Emerging Research and Therapeutic Strategies for Castration-Resistant Prostate Cancer

Docetaxel has until recently been the only agent with a small survival benefit for metastatic castration-resistant prostate cancer (CRPC). To improve the clinical outcome in CRPC, numerous classes of drugs targeting specific pathways involved in hormone action, bone metabolism, angiogenesis, apoptosis and immune response have recently been investigated for efficacies either as single agents or in combination with docetaxel. Of note, some novel agents or vaccines including cabazitaxel, sipuleucel-T and abiraterone have received US governmental approval to treat patients with CRPC on the evidence of significant improvement of overall survival in CRPC. From the viewpoint of the complex mechanisms implicated in prostate cancer progression, effective therapeutic strategies should be developed by multifaceted approaches, such as the composition of novel agents targeting key molecules, cytotoxic chemotherapy, and immunotherapy. Recently patented molecules (e.g., N-cadherin, AR splicing variants, PCGEM-1, ELR-CXC chemokine antagonist, dual inhibitor of MET and VEGF) have strong potential as therapeutic options for CRPC. Here, we review the newest evidence of novel agents and patented compounds and methods for the purpose of future use in CRPC.
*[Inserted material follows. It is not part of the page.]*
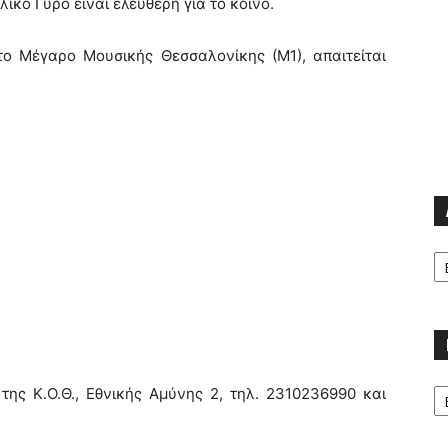
λικό Γύρο είναι ελεύθερη για το κοινό.
το Μέγαρο Μουσικής Θεσσαλονίκης (Μ1), απαιτείται
Α
Κα
της Κ.Ο.Θ., Εθνικής Αμύνης 2, τηλ. 2310236990 και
Keywords: AR splicing variant, angiogenesis, apoptosis, Bag1-L, cabazitaxel, Castration-resistant prostate cancer, caveolin, chroman-derived compounds, CTL-associated antigen-4, docetaxel, dual inhibitor of MET and VEGF, ELR-CXC chemokine antagonist, hyaluronic acid, microenvironment, N-cadherin, novel therapy, patent, PCGEM-1, radium-223-chrolide, target molecule.